[Data records]
▬▬▬

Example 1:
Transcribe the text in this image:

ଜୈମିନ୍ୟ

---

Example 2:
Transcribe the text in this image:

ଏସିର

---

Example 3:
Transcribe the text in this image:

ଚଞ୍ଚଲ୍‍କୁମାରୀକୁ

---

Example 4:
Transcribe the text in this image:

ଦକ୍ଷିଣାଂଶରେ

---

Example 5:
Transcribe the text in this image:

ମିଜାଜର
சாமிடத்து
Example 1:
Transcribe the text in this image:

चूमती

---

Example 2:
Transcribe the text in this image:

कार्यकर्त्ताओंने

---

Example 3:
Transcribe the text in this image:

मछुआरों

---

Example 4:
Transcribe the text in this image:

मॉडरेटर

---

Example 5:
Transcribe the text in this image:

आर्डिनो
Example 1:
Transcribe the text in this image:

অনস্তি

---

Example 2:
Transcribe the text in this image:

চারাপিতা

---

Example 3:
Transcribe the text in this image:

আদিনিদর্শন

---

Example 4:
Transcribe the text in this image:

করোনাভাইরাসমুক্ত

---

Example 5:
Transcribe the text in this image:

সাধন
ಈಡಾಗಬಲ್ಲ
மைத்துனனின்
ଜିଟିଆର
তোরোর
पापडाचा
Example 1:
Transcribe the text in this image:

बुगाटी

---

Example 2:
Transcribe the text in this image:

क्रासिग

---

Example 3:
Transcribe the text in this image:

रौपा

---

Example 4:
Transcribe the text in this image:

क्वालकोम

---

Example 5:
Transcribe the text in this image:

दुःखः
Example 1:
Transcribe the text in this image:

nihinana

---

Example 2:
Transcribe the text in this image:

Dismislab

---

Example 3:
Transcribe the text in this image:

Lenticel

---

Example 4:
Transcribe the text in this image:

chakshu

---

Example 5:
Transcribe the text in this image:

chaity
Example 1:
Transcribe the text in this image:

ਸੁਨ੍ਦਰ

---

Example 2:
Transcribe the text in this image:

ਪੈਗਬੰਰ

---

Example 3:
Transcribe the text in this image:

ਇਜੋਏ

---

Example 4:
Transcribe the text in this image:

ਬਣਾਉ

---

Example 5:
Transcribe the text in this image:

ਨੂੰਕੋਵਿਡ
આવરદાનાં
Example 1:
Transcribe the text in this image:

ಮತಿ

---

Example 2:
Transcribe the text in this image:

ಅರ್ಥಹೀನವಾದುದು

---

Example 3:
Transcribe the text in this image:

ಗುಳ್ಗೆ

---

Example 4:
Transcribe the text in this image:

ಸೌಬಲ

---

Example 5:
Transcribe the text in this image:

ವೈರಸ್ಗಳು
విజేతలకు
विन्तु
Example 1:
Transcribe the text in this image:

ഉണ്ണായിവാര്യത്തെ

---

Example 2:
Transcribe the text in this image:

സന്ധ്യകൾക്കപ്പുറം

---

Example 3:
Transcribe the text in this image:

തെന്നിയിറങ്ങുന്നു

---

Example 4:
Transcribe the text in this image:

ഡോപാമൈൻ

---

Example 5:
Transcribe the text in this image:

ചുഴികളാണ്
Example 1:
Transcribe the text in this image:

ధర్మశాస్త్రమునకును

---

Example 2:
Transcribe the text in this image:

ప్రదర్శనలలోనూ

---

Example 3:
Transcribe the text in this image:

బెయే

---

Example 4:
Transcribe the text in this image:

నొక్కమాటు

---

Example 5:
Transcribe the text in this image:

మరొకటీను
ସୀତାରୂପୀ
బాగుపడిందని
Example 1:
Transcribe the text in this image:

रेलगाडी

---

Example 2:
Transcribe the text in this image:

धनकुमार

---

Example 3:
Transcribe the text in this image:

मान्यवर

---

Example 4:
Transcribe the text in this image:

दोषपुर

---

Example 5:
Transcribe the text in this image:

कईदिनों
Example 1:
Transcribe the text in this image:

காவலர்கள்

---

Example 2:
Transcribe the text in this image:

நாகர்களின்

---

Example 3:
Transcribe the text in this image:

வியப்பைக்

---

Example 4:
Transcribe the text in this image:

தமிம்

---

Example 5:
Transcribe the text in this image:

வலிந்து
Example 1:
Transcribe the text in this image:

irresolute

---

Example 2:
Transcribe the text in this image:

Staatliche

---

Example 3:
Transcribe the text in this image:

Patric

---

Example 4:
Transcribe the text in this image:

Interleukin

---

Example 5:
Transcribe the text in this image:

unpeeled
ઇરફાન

▬▬▬

[What the task requires] From the records above, extract everything verbatim.

[Result for this task]
Example 1:
Transcribe the text in this image:

ଜୈମିନ୍ୟ

---

Example 2:
Transcribe the text in this image:

ଏସିର

---

Example 3:
Transcribe the text in this image:

ଚଞ୍ଚଲ୍‍କୁମାରୀକୁ

---

Example 4:
Transcribe the text in this image:

ଦକ୍ଷିଣାଂଶରେ

---

Example 5:
Transcribe the text in this image:

ମିଜାଜର
சாமிடத்து
Example 1:
Transcribe the text in this image:

चूमती

---

Example 2:
Transcribe the text in this image:

कार्यकर्त्ताओंने

---

Example 3:
Transcribe the text in this image:

मछुआरों

---

Example 4:
Transcribe the text in this image:

मॉडरेटर

---

Example 5:
Transcribe the text in this image:

आर्डिनो
Example 1:
Transcribe the text in this image:

অনস্তি

---

Example 2:
Transcribe the text in this image:

চারাপিতা

---

Example 3:
Transcribe the text in this image:

আদিনিদর্শন

---

Example 4:
Transcribe the text in this image:

করোনাভাইরাসমুক্ত

---

Example 5:
Transcribe the text in this image:

সাধন
ಈಡಾಗಬಲ್ಲ
மைத்துனனின்
ଜିଟିଆର
তোরোর
पापडाचा
Example 1:
Transcribe the text in this image:

बुगाटी

---

Example 2:
Transcribe the text in this image:

क्रासिग

---

Example 3:
Transcribe the text in this image:

रौपा

---

Example 4:
Transcribe the text in this image:

क्वालकोम

---

Example 5:
Transcribe the text in this image:

दुःखः
Example 1:
Transcribe the text in this image:

nihinana

---

Example 2:
Transcribe the text in this image:

Dismislab

---

Example 3:
Transcribe the text in this image:

Lenticel

---

Example 4:
Transcribe the text in this image:

chakshu

---

Example 5:
Transcribe the text in this image:

chaity
Example 1:
Transcribe the text in this image:

ਸੁਨ੍ਦਰ

---

Example 2:
Transcribe the text in this image:

ਪੈਗਬੰਰ

---

Example 3:
Transcribe the text in this image:

ਇਜੋਏ

---

Example 4:
Transcribe the text in this image:

ਬਣਾਉ

---

Example 5:
Transcribe the text in this image:

ਨੂੰਕੋਵਿਡ
આવરદાનાં
Example 1:
Transcribe the text in this image:

ಮತಿ

---

Example 2:
Transcribe the text in this image:

ಅರ್ಥಹೀನವಾದುದು

---

Example 3:
Transcribe the text in this image:

ಗುಳ್ಗೆ

---

Example 4:
Transcribe the text in this image:

ಸೌಬಲ

---

Example 5:
Transcribe the text in this image:

ವೈರಸ್ಗಳು
విజేతలకు
विन्तु
Example 1:
Transcribe the text in this image:

ഉണ്ണായിവാര്യത്തെ

---

Example 2:
Transcribe the text in this image:

സന്ധ്യകൾക്കപ്പുറം

---

Example 3:
Transcribe the text in this image:

തെന്നിയിറങ്ങുന്നു

---

Example 4:
Transcribe the text in this image:

ഡോപാമൈൻ

---

Example 5:
Transcribe the text in this image:

ചുഴികളാണ്
Example 1:
Transcribe the text in this image:

ధర్మశాస్త్రమునకును

---

Example 2:
Transcribe the text in this image:

ప్రదర్శనలలోనూ

---

Example 3:
Transcribe the text in this image:

బెయే

---

Example 4:
Transcribe the text in this image:

నొక్కమాటు

---

Example 5:
Transcribe the text in this image:

మరొకటీను
ସୀତାରୂପୀ
బాగుపడిందని
Example 1:
Transcribe the text in this image:

रेलगाडी

---

Example 2:
Transcribe the text in this image:

धनकुमार

---

Example 3:
Transcribe the text in this image:

मान्यवर

---

Example 4:
Transcribe the text in this image:

दोषपुर

---

Example 5:
Transcribe the text in this image:

कईदिनों
Example 1:
Transcribe the text in this image:

காவலர்கள்

---

Example 2:
Transcribe the text in this image:

நாகர்களின்

---

Example 3:
Transcribe the text in this image:

வியப்பைக்

---

Example 4:
Transcribe the text in this image:

தமிம்

---

Example 5:
Transcribe the text in this image:

வலிந்து
Example 1:
Transcribe the text in this image:

irresolute

---

Example 2:
Transcribe the text in this image:

Staatliche

---

Example 3:
Transcribe the text in this image:

Patric

---

Example 4:
Transcribe the text in this image:

Interleukin

---

Example 5:
Transcribe the text in this image:

unpeeled
ઇરફાન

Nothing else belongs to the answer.